Despite being painfully rare and incredibly hard to get a hold of, spellcasters that are sufficiently supplied with ichor are worth the effort if sheer power is needed: a Fireball empowered and intensified by Hope's own blood is large enough to cleave a crater into what would have been a battlefield.
Though evidently knowledge of psychic magic is very limited, there are records in Impossibility dedicated to recent Shiari experimentation with ichor of Elpis harvested at the boundaries of the Starsear (prior to the dawning of Gaia's Lament).

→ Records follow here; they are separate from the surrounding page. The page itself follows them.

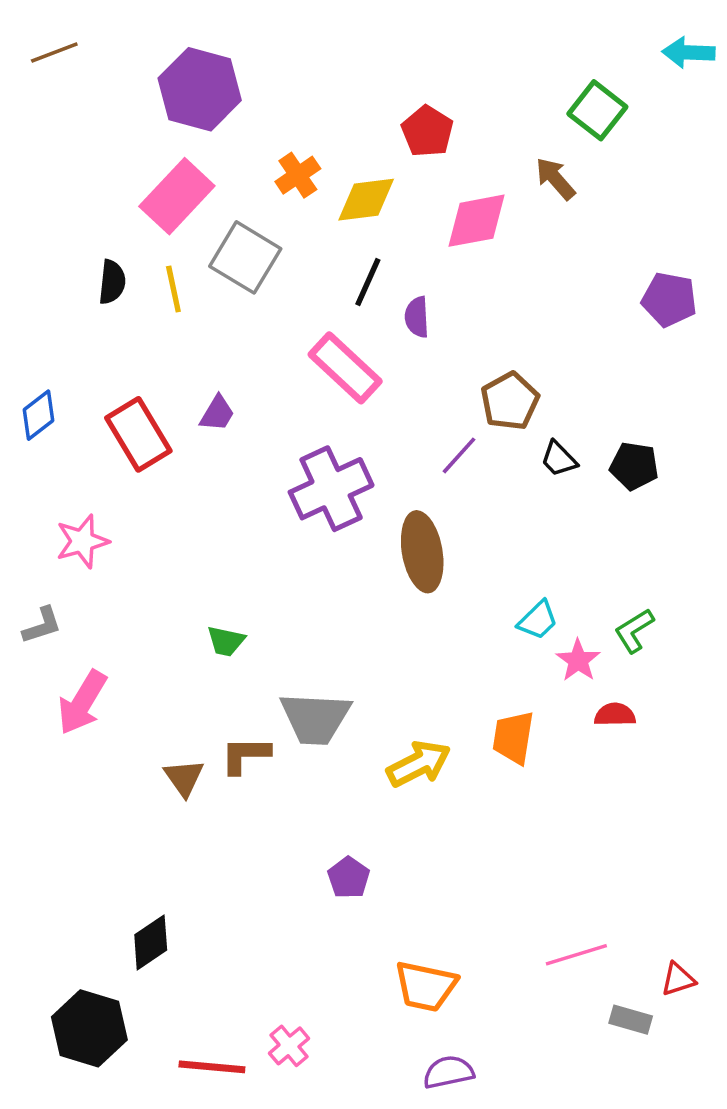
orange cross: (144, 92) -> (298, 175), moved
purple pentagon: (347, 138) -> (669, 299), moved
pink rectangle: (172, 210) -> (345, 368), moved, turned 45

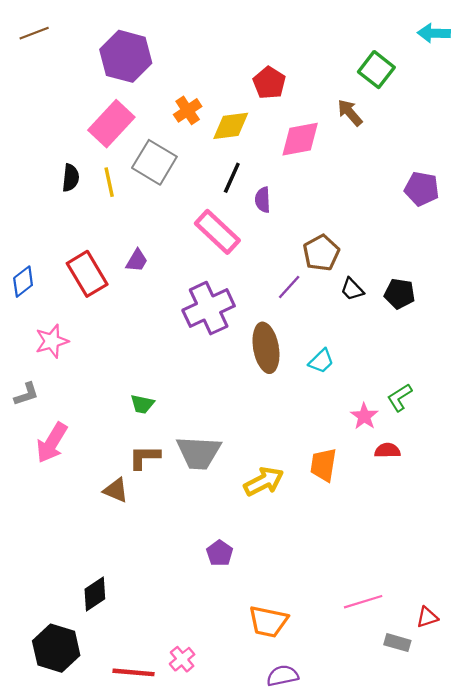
blue diamond: (39, 415) -> (23, 282), moved
cyan trapezoid: (538, 620) -> (321, 361), moved
brown L-shape: (245, 755) -> (145, 457), moved
brown triangle: (184, 778) -> (116, 490), turned -32

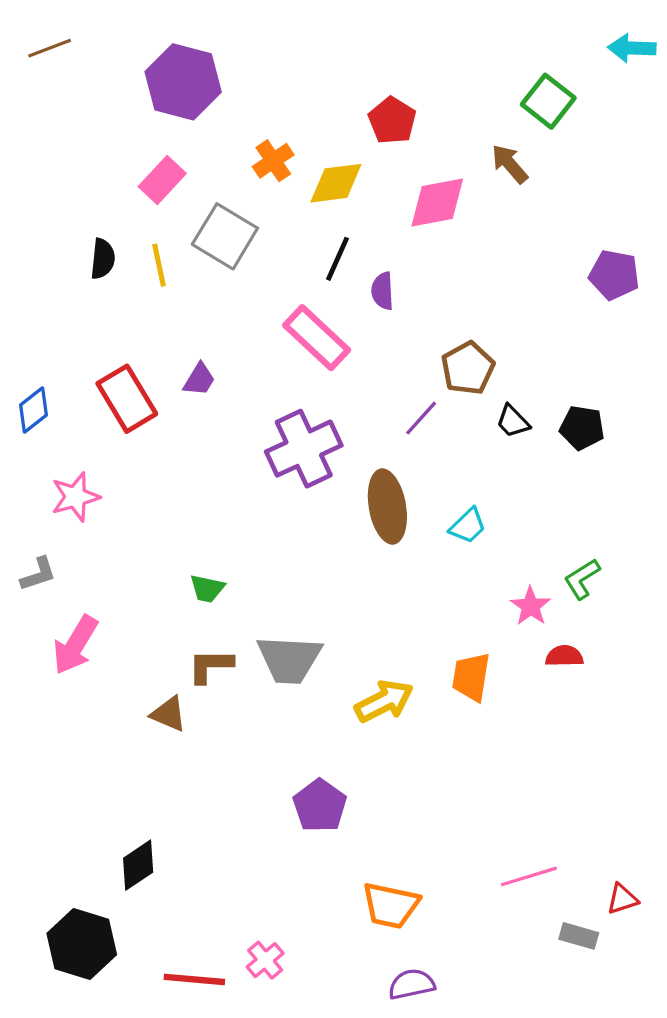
pink rectangle: (111, 124) -> (162, 180), size x0.7
purple pentagon: (220, 553) -> (320, 806), size x1.4

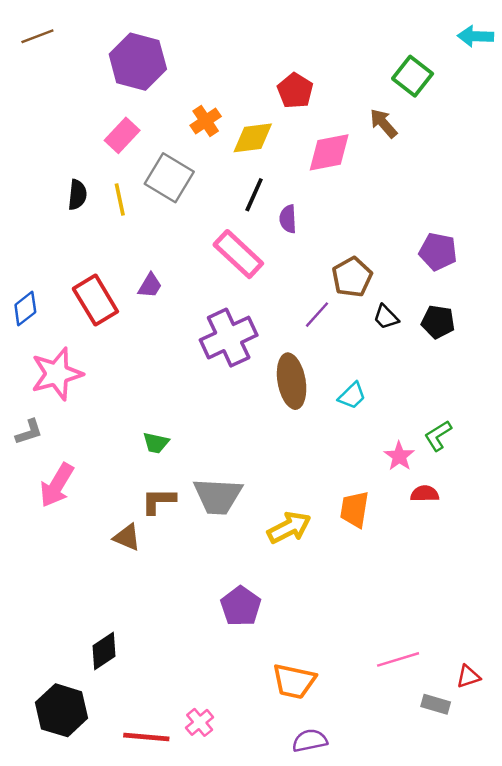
purple pentagon: (614, 275) -> (438, 252), moved
pink star: (75, 497) -> (57, 374), size x1.4

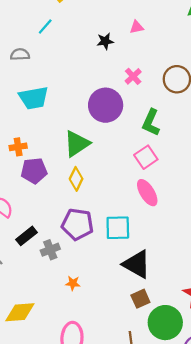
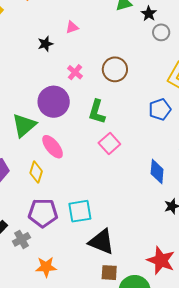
green triangle: (77, 144) -> (24, 125), moved
pink square: (146, 157) -> (109, 144), moved
pink ellipse: (147, 193) -> (53, 147), moved
orange star: (73, 283) -> (46, 267), size x1.5
brown square: (140, 299) -> (109, 273), turned 36

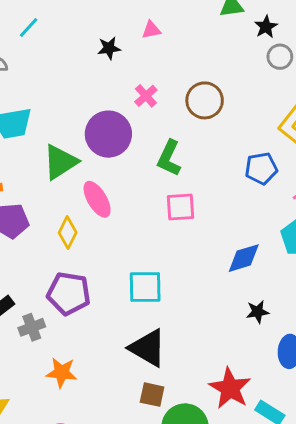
pink square: (109, 144) -> (181, 207), turned 30
blue diamond: (157, 172) -> (244, 258), turned 60
cyan square: (80, 211) -> (145, 287), moved

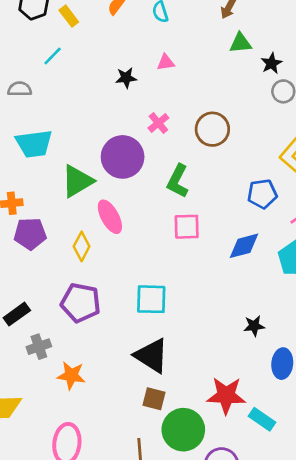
blue diamond: (244, 258) -> (244, 246), moved
gray cross: (32, 327) -> (39, 347), moved
red star: (230, 388) -> (226, 395), turned -30

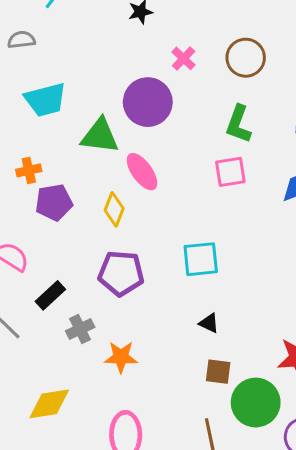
green triangle: (77, 181) -> (100, 136), turned 45
green L-shape: (178, 181) -> (238, 124), moved
black triangle: (152, 356) -> (209, 323), size x0.5

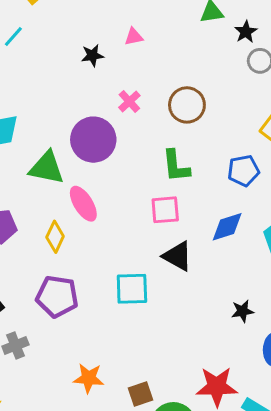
green L-shape: (238, 124) -> (176, 166), turned -30
black triangle: (209, 323) -> (178, 256), moved, size x1.6
orange star: (121, 357) -> (89, 378), moved
brown square: (218, 372) -> (141, 394), turned -30

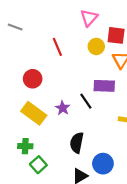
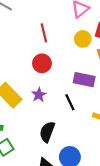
red circle: (33, 79) -> (42, 63), moved
black line: (86, 101) -> (70, 102), moved

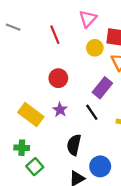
red line: (44, 33) -> (55, 35), moved
purple rectangle: (84, 80) -> (102, 88), turned -54

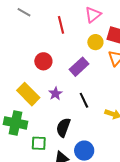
red circle: (58, 78) -> (43, 61), moved
purple rectangle: (102, 88) -> (79, 67), moved
green cross: (22, 148) -> (15, 123), size x1.6
green square: (35, 167) -> (39, 143), moved, turned 35

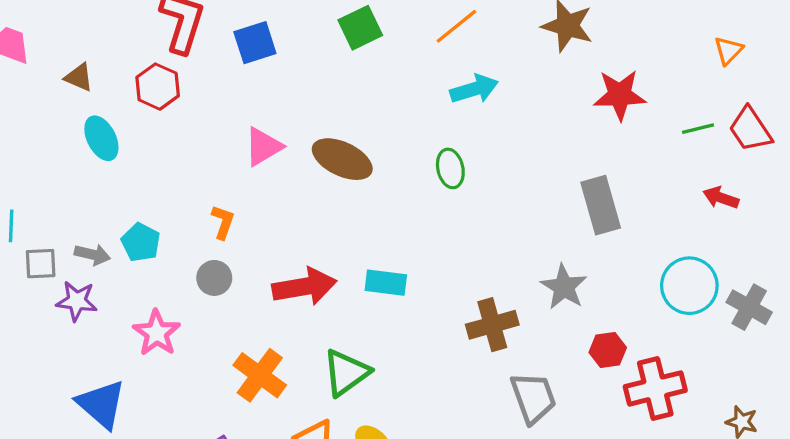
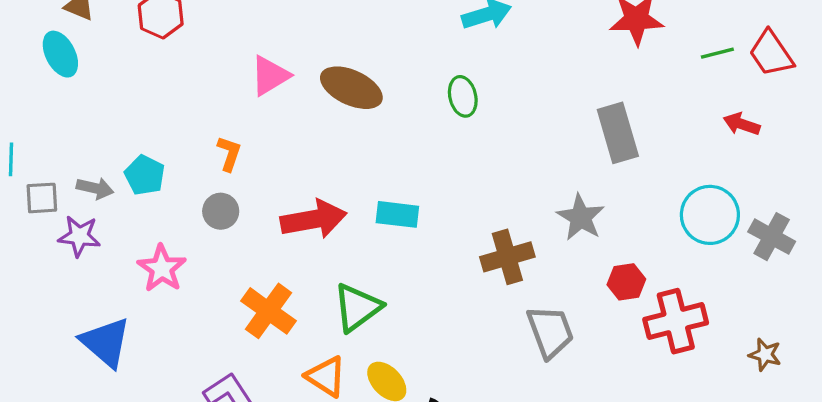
cyan ellipse: (101, 138) -> (60, 54), moved

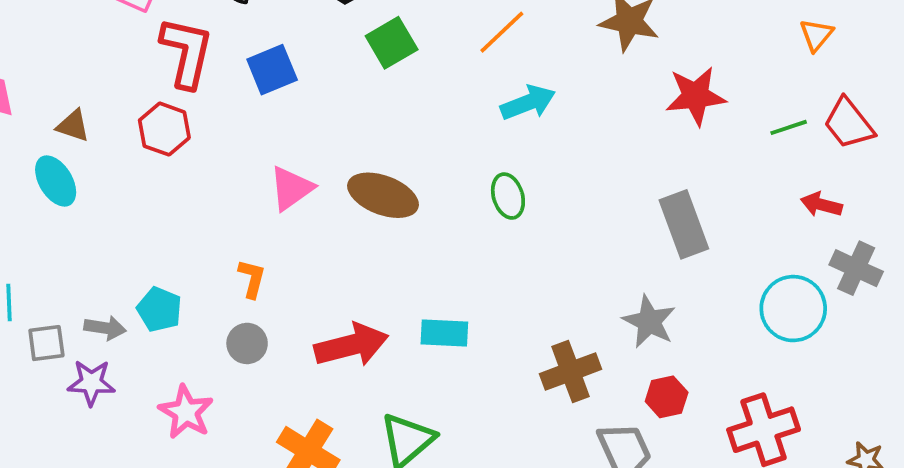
gray cross: (772, 237) -> (856, 268), moved
red hexagon: (626, 282) -> (667, 397), moved

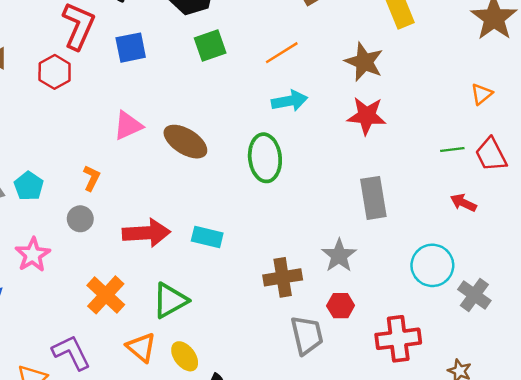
red star: (696, 96) -> (367, 116), moved
green ellipse: (508, 196) -> (265, 158), size x1.6
gray cross: (856, 268) -> (474, 295), moved

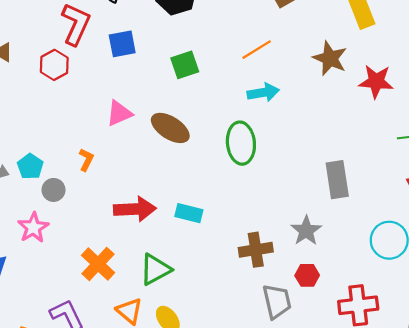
green square: (210, 46) -> (185, 65), moved
red star: (367, 116) -> (376, 81), moved
gray circle: (80, 219) -> (54, 190), moved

Psychic casters, innately connected as they are to emotion and thought, seem to wield ichor in new ways entirely and gain access to entire new sets of spells and abilities through it. This does not seem to come without cost: the exposure drains their will and sanity, leaving them emotionless and murmuring in incoherent tongues. As the Lament spread shortly after these discoveries, it is not yet known if any way to reverse this damage - or even mitigate it - has yet been learnt.
Yeaaah, I don't trust it. Even if it is pretty rainbow colours.